В „Прощании с деревней“, „Воспоминаниях о народе“, „Богине свободы“, „Погребении Давида“ дышит меланхолический пафос, который трогает сердце тем сильнее, что он столь непритязателен. „Это больше не Лизетт“, „Мой сюртук“, „Независимец“, „Вы постареете, о моя прекрасная госпожа“ — нас покоряет нежная и изящная печаль. В „Боге добрых людей“, „Падающих звездах“, „Советах Лизы“, „Тринадцати за столом“ восхищаются благородным достоинством, в то время как такие произведения, как „Фортуна“ и „Метемпсихоз“, неподражаемы в своей детской игривости. „Мою воцию“ я знала и восхищалась ею много лет. Он из чистой руды, милый сказочный подменыш великой матушки Природы; поэт народа, а следовательно, и всех тех в высших классах, кто достаточно разумен и утончен, чтобы оценить остроумие и чувство народа. Но его остроумие столь истинно французское по своей легкости и искрящейся, порхающей живости, что такой человек, как я, привыкший к горечи английских тоников, самоубийственной ноябрьской меланхолии и байроновскому гневу сатиры, не может оценить его сразу. Но когда привыкаешь к более мягким стимулам, они начинают нравиться нам больше, и нам тоже хотелось бы пожить какое-то время в атмосфере музыки и веселья, довольствуясь тем, что у нас есть „хлеб на сегодня и надежда на завтра“.
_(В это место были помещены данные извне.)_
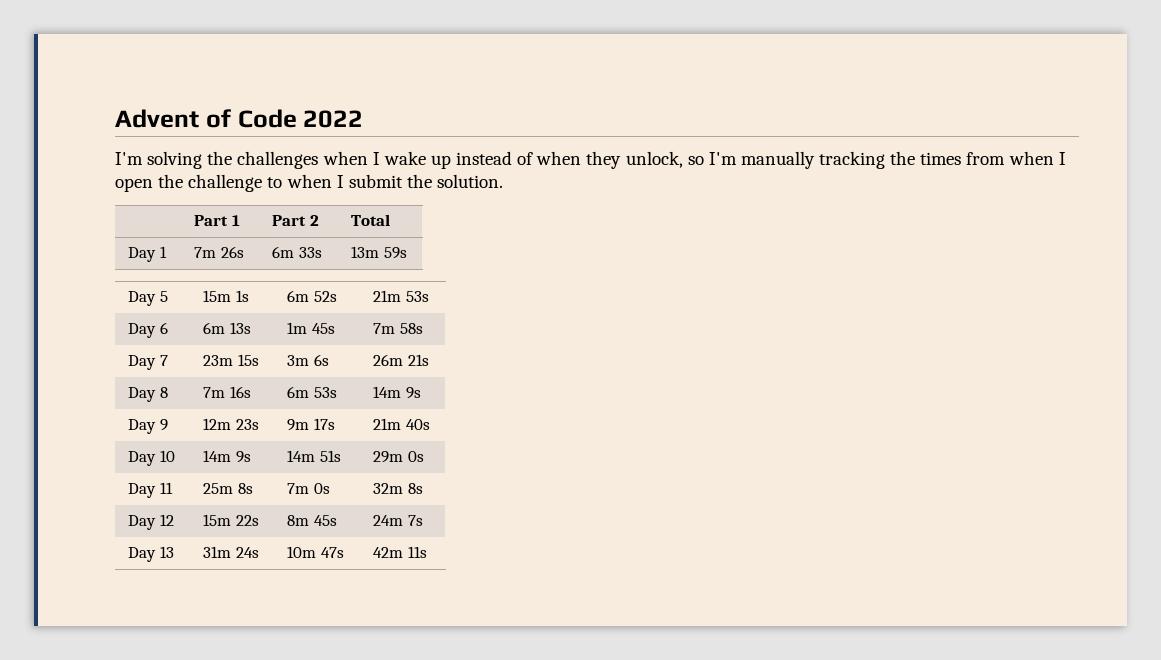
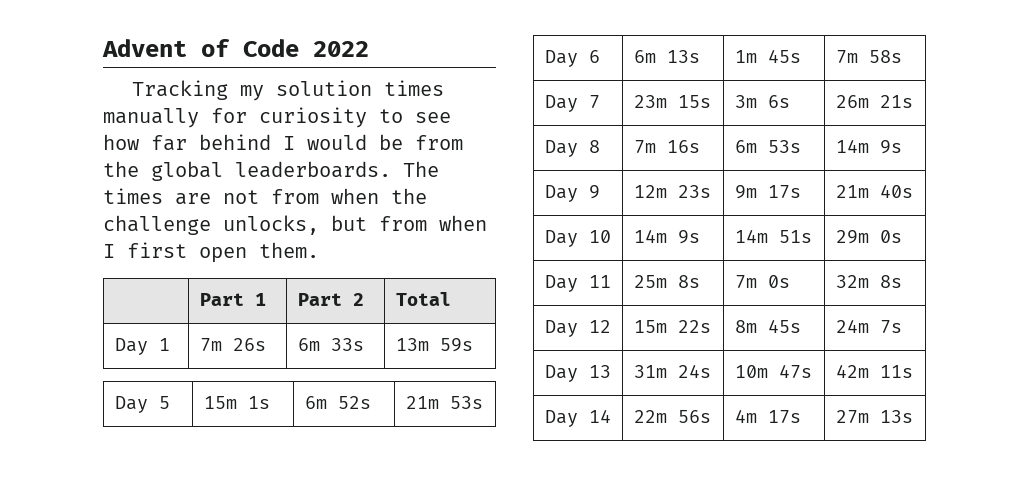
[115,151,1066,169] [115,174,504,192] I'm solving the challenges when I wake up instead of when they unlock, so I'm manually tracking the times from when I open the challenge to when I submit the solution. -> [131,80,444,101] [103,107,451,128] [103,134,463,151] [103,161,439,181] [103,188,427,205] [103,215,487,235] [103,242,319,263] Tracking my solution times manually for curiosity to see how far behind I would be from the global leaderboards. The times are not from when the challenge unlocks, but from when I first open them.
(427, 552) none -> [544,410,611,427] [633,410,711,423] [734,410,801,423] [835,410,913,423] // Day 14 | 22m 56s | 4m 17s | 27m 13s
Есть прекрасные строки в его „Пятом мае“; чувство в них столь же грандиозно, как у Мандзони, хотя оно и не поддерживается столь же величественным размахом слога, как, например:
„Эта скала отталкивает надежду, Орел больше не посвящен в тайну богов, Он утомлял победу, преследуя ее, Она устала: он не стал ее ждать“.
И из „Геронтократии, или Бесконечно малых“:
„Сколько незаметных существ, Желчных маленьких иезуитов! Тысячи других маленьких священников Несут ему маленьких божков“.
Но будучи острословом, поэтом, человеком чести, внуком портного и любимцем фей, он должен говорить сам за себя, и лучшее из того, что можно почувствовать или подумать о нем, нельзя выразить в форме критики. Я перепишу и сохраню несколько его песен. Я хотела бы оставить всю эту коллекцию при себе и обращаться к ней, когда моя веру в человеческую природу потребует самого мягкого укрепляющего питья.
Как прекрасен его ответ тем, кто спрашивал о „де“ перед его фамилией!—
„Я подлец, Подлец, подлец“ и т. д. Я чту простое племя, Ибо, чувствуя душой, Я льстил лишь горю одному, Не хитря перед бедой.
В примечании к „Куплетам о г-не Лесне, печатнике из Перонны“, он говорит: „Именно в его типографии я поступил в ученики; не сумев выучить орфографию, он привил мне вкус к поэзии, давал уроки стихосложения и исправлял мои первые опыты“.